By Nick Snow
STILLWATER, Okla. —
A week into the swimming season, Stillwater High School coach Kurt Goebel realizes he has a lot to work on.
The normally stacked relay teams may be a touch slower without Sydney Goad or Max Johnson. In fact, no real star has emerged yet.
And yet something tells the veteran coach he could be hoisting not one but two state titles at the end of the year.
“I don’t know if it’s going to be this year or not,” Goebel said. “I know next year will probably be the year where I don’t think there will be any teams that touch the girls, but this year it’s going to be a pretty tough battle between us and Fort Gibson.
“The boys could certainly finish in the top three, depending on how much depth we have.
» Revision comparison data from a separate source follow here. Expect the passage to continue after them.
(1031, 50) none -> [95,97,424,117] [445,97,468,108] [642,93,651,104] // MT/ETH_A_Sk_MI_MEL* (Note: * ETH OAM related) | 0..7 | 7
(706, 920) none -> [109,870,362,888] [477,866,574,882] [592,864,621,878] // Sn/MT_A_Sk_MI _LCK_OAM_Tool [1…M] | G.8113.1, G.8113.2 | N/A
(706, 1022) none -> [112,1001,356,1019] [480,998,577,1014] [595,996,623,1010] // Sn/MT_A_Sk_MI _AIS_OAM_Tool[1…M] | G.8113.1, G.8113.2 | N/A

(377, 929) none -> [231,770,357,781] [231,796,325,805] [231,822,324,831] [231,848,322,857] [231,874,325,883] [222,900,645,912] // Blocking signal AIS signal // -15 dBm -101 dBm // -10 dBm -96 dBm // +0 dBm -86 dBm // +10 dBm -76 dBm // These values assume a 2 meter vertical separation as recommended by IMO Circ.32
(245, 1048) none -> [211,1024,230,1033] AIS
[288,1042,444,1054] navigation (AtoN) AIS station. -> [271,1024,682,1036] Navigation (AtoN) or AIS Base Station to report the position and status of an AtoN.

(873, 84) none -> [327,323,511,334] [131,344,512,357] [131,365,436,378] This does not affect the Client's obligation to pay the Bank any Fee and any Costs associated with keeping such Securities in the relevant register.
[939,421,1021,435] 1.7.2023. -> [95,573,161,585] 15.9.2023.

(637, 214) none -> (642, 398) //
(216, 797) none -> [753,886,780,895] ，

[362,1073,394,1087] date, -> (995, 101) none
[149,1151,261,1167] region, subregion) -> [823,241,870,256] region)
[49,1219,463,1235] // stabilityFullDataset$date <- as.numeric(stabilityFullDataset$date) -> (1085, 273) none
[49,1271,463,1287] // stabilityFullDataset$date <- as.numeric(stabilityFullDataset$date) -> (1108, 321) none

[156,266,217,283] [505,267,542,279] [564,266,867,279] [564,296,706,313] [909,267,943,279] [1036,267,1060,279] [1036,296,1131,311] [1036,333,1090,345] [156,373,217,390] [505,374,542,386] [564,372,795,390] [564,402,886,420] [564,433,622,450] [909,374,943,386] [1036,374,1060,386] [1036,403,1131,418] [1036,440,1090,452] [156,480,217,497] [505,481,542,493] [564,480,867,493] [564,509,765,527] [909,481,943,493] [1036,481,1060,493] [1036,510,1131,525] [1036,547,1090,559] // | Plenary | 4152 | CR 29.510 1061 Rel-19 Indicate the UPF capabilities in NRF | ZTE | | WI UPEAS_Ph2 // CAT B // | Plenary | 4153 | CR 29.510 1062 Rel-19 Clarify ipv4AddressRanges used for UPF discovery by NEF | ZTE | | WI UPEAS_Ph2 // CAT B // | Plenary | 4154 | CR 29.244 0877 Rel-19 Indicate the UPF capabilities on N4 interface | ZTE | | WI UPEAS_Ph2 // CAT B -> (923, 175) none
They could even make a run for the title, depending on how our relays play out and our individual placers.”
Even with the loss of several key elements from last year’s state runner-up and a Pioneer team that finished eighth in state, there’s a reason Goebel is confident going into the season.
Sometimes it’s not about what’s missing — it’s what you have.
And for Goebel that means a lot of young talent that has already been through the trials and tribulations of swimming against the best in the state.
“We have about six boys and four girls that are experienced swimmers,” Goebel said. “They’re kind of carrying the load right now until the other kids catch up and start contributing more. Normally that takes a semester before they start helping out.”
Typically, juniors Alex Thomas and Brooke Njaa are the ones grabbing all the attention for the Lady Pioneers. But while the duo is expected to be the leaders on an extremely young Stillwater squad, it’s a freshman that has made the biggest splash heading into the season.
Isabell Smith, daughter of Oklahoma State wrestling coach John Smith, has established herself as a possible replacement for the departed Goad.
“I’ve got a little girl named Isabell Smith that seems to be stepping up to the plate pretty well,” Goebel said. “She has a good 200 time and she’s getting faster in her backstroke and 100-free. She’ll fit in just fine.”
But Smith won’t be the only one new to the pool this fall. Goebel also picked up a pair of athletes that are used to shining for Stillwater — softball player Baby Phares and volleyball player Sarah Carpenter.
“Swimming is pretty tough,” Goebel said. “They’re learning that the training in swimming is a little different than it is in the other sport, but I’m happy that they’re taking on the challenge. Baby has done some swimming with the (YMCA) team over the years, but this is a new thing for Sarah and they’re slowly but surely learning the ropes of it.”
While the Lady Pioneers will have to find a way to make up for Goad, that won’t be as big of a problem for the boys.
Of Stillwater’s big six, four of them — Charles Clark, Matthew Tree, Layne Njaa and Kyle Goebel — are seniors. Throw in Trey Cushing, Nate Carman, Ben Cowles, three guys who played a big role last season, and it’s easy to see why Goebel is so high on the Pioneers.
“They’re leading the team,” Goebel said. “When you throw in guys like Layne Njaa, Trey Cushing, Nate Carman and Ben Cowles — all guys who are pretty experienced swimmers — you’ve got a lot of leadership, and I think they’re leading the team really well.”
No doubt, the Pioneers are going to need that leadership this year to help them adjust to changes down the road.
The Stillwater boys will be dropping from Class 6A to Class 5A — joining the girls squad, which already competes at 5A.
But while the change in class may be different, Goebel says the competition won’t change.
“I don’t think it matters too much,” Goebel said. “I think we’re going to train as hard as we would if we were in 6A. There’s a lot of good competitors in 5A, so I think the competition will be tough for them but I think they’re looking forward to it.”
And with so much promise ahead, it’s safe to say Goebel is looking forward to this season, as well.
Sure it may not end with a sweep of state titles, but Goebel feels at the very least both squads should be able to add to their individual titles.
“I’d like to try to win the medley and the 4x100,” Goebel said. “We think we have a good shot with the boys. We’re going to have to develop another girl who can swim it in 59 seconds, which I don’t see right now, but hopefully somebody will step up to the plate and be able to do it.”